**Text**
---
Statistical operations available on RDDs of Double values.

class DoubleRDDFunctions(self: RDD[Double]) {
  // Statistical Operations
  def sum(): Double
  def stats(): StatCounter
  def mean(): Double
  def variance(): Double
  def stdev(): Double
  def sampleStdev(): Double
  def sampleVariance(): Double
  
  // Histogram Operations
  def histogram(buckets: Array[Double]): Array[Long]
  def histogram(buckets: Int): (Array[Double], Array[Long])
}

SequenceFileRDDFunctions

Operations for saving RDDs as Hadoop SequenceFiles.

class SequenceFileRDDFunctions[K, V](self: RDD[(K, V)])(implicit kt: ClassTag[K], vt: ClassTag[V], keyWritableFactory: WritableFactory[K], valueWritableFactory: WritableFactory[V]) {
  def saveAsSequenceFile(path: String, codec: Option[Class[_ <: CompressionCodec]] = None): Unit
}

Usage Examples

Basic Transformations

val numbers = sc.parallelize(1 to 100)

// Map transformation
val squares = numbers.map(x => x * x)

// Filter transformation  
val evenNumbers = numbers.filter(_ % 2 == 0)

// FlatMap transformation
val words = sc.parallelize(Array("hello world", "foo bar"))
val allWords = words.flatMap(_.split(" "))

Key-Value Operations

val pairs = sc.parallelize(Array(("a", 1), ("b", 2), ("a", 3), ("b", 4)))

// Reduce by key
val sums = pairs.reduceByKey(_ + _) // ("a", 4), ("b", 6)

// Group by key
val grouped = pairs.groupByKey() // ("a", [1, 3]), ("b", [2, 4])

// Join operations
val other = sc.parallelize(Array(("a", "apple"), ("b", "banana")))
val joined = pairs.join(other) // ("a", (1, "apple")), ("a", (3, "apple")), etc.

Actions

val data = sc.parallelize(1 to 100)

// Collect all data to driver
val collected = data.collect() // Array[Int]

// Count elements
val count = data.count() // 100

// Reduce
val sum = data.reduce(_ + _) // 5050

// Take first n elements
val first10 = data.take(10) // Array(1, 2, 3, ..., 10)

Persistence

val expensiveRDD = data.map(complexComputation)

// Cache in memory for reuse
expensiveRDD.cache()

// Or specify storage level
expensiveRDD.persist(StorageLevel.MEMORY_AND_DISK_SER)

// Use multiple times (computed only once due to caching)
---
**Task**
In the Spark RDD reference, what type does the stats() method of DoubleRDDFunctions return? The lines below come from a different source than the Spark RDD reference.
---
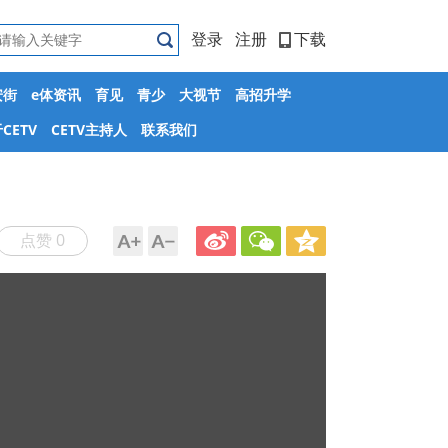
登录
注册
下载
安街
e体资讯
育见
青少
大视节
高招升学
CETV
CETV主持人
联系我们
点赞 0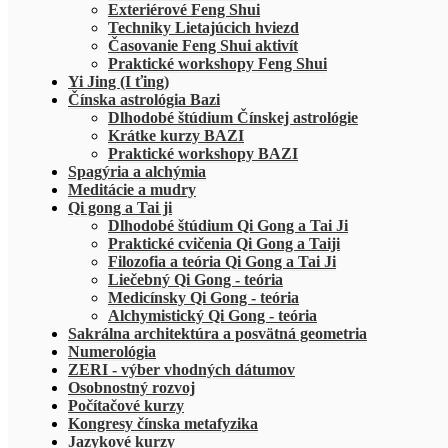
Exteriérové Feng Shui
Techniky Lietajúcich hviezd
Časovanie Feng Shui aktivít
Praktické workshopy Feng Shui
Yi Jing (I ťing)
Čínska astrológia Bazi
Dlhodobé štúdium Čínskej astrológie
Krátke kurzy BAZI
Praktické workshopy BAZI
Spagýria a alchýmia
Meditácie a mudry
Qi gong a Tai ji
Dlhodobé štúdium Qi Gong a Tai Ji
Praktické cvičenia Qi Gong a Taiji
Filozofia a teória Qi Gong a Tai Ji
Liečebný Qi Gong - teória
Medicínsky Qi Gong - teória
Alchymistický Qi Gong - teória
Sakrálna architektúra a posvätná geometria
Numerológia
ZERI - výber vhodných dátumov
Osobnostný rozvoj
Počítačové kurzy
Kongresy čínska metafyzika
Jazykové kurzy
---
**Result of the exercise**
StatCounter